Caregivers are too slow to reach for epiPens, study finds

A severe, rapid allergic reaction calls for a dose of epinephrine as soon as possible. The medicine counteracts potentially dangerous symptoms, such as a plunge in blood pressure and closing of the airways. In extreme cases, it can mean the difference between life and death. Yet, according to a new study, when children experience serious allergy attacks, known as anaphylaxis, parents, teachers, emergency responders and other caregivers often fail to administer epinephrine – even to children who had previously experienced anaphylaxis and been prescribed an epinephrine autoinjector. The research suggests a need for more education, showing caregivers “how to use the autoinjectors and walking them through what signs to look for,” said Melissa Robinson, an allergist and lead author of the study, published in Annals of Allergy, Asthma and Immunology in July.

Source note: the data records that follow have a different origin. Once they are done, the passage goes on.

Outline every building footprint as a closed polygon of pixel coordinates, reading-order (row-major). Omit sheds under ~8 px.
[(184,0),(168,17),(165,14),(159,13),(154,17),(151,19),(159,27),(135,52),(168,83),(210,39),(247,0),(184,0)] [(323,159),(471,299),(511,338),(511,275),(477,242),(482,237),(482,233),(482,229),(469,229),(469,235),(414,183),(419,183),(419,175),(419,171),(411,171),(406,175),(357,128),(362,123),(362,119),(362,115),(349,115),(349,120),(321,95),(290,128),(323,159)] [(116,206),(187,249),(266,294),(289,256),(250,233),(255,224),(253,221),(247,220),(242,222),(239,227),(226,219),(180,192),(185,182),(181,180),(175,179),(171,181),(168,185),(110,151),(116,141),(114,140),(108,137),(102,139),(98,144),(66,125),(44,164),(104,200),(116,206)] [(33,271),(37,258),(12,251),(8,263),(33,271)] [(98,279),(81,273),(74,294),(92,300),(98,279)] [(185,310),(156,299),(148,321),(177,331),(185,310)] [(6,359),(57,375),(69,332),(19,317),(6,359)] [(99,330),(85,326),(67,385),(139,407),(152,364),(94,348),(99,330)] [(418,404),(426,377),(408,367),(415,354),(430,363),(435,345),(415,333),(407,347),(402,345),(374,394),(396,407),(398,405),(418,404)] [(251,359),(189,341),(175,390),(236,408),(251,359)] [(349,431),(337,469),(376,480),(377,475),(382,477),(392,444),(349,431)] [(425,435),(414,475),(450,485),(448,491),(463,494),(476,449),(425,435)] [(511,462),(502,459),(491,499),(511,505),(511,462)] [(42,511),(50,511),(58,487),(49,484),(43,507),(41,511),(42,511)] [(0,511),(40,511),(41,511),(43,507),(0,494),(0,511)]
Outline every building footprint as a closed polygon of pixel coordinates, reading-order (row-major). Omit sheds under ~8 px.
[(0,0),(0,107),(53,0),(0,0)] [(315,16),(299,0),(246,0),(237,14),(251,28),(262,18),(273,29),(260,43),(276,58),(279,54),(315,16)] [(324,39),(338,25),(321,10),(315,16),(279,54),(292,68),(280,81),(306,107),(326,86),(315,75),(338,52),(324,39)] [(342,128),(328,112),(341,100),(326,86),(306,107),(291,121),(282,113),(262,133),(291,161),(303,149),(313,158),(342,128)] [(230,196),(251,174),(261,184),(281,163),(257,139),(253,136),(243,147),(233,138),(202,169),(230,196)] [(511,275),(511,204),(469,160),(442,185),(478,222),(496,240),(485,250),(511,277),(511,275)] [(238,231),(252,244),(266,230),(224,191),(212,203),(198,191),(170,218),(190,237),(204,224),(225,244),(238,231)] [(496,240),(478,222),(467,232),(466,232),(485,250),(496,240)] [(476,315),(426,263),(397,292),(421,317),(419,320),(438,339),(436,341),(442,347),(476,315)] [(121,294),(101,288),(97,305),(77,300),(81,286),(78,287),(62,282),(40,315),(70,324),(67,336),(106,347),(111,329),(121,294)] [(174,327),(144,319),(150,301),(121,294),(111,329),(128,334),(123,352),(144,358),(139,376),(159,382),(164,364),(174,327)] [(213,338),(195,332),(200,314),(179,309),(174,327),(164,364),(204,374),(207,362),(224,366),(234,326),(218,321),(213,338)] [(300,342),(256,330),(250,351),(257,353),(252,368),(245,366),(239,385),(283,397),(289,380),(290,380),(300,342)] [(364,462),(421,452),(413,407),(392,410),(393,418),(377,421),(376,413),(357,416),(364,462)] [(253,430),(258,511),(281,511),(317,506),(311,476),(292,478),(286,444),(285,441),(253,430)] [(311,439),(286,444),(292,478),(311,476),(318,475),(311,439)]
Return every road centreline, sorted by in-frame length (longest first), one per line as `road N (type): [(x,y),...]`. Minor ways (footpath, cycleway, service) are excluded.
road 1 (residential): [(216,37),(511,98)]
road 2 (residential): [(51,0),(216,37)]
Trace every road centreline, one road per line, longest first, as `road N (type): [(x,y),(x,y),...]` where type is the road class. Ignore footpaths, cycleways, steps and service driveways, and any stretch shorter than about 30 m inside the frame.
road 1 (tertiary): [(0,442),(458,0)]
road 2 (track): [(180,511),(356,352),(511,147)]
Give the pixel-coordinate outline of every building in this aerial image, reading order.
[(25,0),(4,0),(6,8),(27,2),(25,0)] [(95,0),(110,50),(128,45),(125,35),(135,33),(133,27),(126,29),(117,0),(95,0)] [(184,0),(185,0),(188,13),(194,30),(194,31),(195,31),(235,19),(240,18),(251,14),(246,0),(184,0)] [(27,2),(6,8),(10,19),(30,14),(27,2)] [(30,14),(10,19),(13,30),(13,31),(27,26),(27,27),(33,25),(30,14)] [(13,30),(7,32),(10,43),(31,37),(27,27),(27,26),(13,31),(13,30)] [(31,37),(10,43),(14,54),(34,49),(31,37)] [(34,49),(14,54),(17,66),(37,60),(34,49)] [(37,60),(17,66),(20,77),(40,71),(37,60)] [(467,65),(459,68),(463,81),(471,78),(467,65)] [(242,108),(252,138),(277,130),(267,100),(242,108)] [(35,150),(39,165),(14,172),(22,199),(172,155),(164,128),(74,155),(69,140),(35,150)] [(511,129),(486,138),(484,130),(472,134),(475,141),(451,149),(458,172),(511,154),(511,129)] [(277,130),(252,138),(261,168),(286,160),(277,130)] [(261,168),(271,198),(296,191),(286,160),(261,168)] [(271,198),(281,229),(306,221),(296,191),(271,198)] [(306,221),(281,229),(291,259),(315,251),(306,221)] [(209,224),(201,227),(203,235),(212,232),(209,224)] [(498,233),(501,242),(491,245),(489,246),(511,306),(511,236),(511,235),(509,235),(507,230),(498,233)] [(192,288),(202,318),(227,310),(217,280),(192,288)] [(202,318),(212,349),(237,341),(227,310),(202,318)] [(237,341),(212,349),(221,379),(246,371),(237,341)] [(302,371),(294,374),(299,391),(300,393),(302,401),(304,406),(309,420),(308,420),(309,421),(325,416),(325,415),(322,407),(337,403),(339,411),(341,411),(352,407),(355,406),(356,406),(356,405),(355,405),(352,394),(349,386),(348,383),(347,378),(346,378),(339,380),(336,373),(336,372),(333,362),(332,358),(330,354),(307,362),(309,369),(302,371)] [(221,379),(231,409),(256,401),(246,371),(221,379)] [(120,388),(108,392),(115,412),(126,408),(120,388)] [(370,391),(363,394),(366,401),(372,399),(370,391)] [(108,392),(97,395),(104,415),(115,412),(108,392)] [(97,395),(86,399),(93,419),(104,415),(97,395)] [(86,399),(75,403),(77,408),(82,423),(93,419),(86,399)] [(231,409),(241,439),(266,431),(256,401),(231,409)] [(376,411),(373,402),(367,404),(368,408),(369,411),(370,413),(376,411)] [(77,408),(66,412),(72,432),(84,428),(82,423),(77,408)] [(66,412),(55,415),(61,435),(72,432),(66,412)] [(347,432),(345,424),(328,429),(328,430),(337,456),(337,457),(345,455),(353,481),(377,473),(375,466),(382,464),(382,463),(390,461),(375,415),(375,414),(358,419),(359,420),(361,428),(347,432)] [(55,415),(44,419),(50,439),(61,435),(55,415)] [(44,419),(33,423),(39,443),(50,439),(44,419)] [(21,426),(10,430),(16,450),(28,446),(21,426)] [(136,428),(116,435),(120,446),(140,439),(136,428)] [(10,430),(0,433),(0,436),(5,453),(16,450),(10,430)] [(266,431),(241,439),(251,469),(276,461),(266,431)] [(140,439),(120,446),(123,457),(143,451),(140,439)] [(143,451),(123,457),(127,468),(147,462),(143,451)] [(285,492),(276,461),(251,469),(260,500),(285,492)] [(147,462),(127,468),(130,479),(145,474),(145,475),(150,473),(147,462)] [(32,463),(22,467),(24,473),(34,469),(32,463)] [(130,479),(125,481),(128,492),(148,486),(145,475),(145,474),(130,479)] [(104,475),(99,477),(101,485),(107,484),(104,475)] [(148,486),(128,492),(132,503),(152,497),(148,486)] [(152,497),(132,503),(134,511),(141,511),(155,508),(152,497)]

UK: ‘Lifelong Links’ help for care leavers

Young people leaving local authority care in North Yorkshire are to get help tracking down family members, as part of a new trial. The county council is one of only seven local authorities selected to try out the new service. The scheme, called Lifelong Links, is designed to link young people up with estranged relatives, or family members they did not previously know, who can be a supportive part of their lives. Launched this summer, Lifelong Links will help the children and young people find their relatives, and other adults like former foster carers who could become part of their lives in the long-term once they leave care. The idea stems from the “family finding” model used in the USA, and North Yorkshire is the only council in the north of England to be trying it out. It is aimed at children under 16 who have been in care for less than three years, and where there are no plans for them live with their family or to be adopted when they leave care. Cllr Janet Sanderson said: “The Lifelong Links pilot could have implications nationally for future best practice. “It is part of a prestigious research project, restricted to a relatively small but important population of children and young people in care in North Yorkshire.” The council was asked try out the service because of its impressive track record in children’s social care services, she added.

Netherlands: Waiting times of up to a year for court imposed youth therapy

Young people who are ordered by the juvenile court to undergo therapy face waiting times of up to one year before their therapy can start, the Volkskrant reports based on its own research. In May a study done by MediQuest showed that the waiting times at 45 percent of mental health institutions in the Netherlands are too long, especially in youth care. Children and teens with anxiety disorders, depression or other mental health problems wait an average of six weeks for an intake interview, while the rules state that this should not be longer than four weeks. According to the newspaper, this is also true for young people who were ordered into therapy by the court, for example for drug use or to learn to cope with aggression. The Public Prosecutor acknowledges the problem. "After the summer, the youth rehabilitation, the Child Protection Council and the Public Prosecutor will talk to the municipalities about the offer of youth care and the needs of the criminal justice chain", a spokesperson said to the Volkskrant. "Many parties are working on it. If the judge imposes a therapy, it is clearly necessary and it must happen. The municipalities have to arrange that."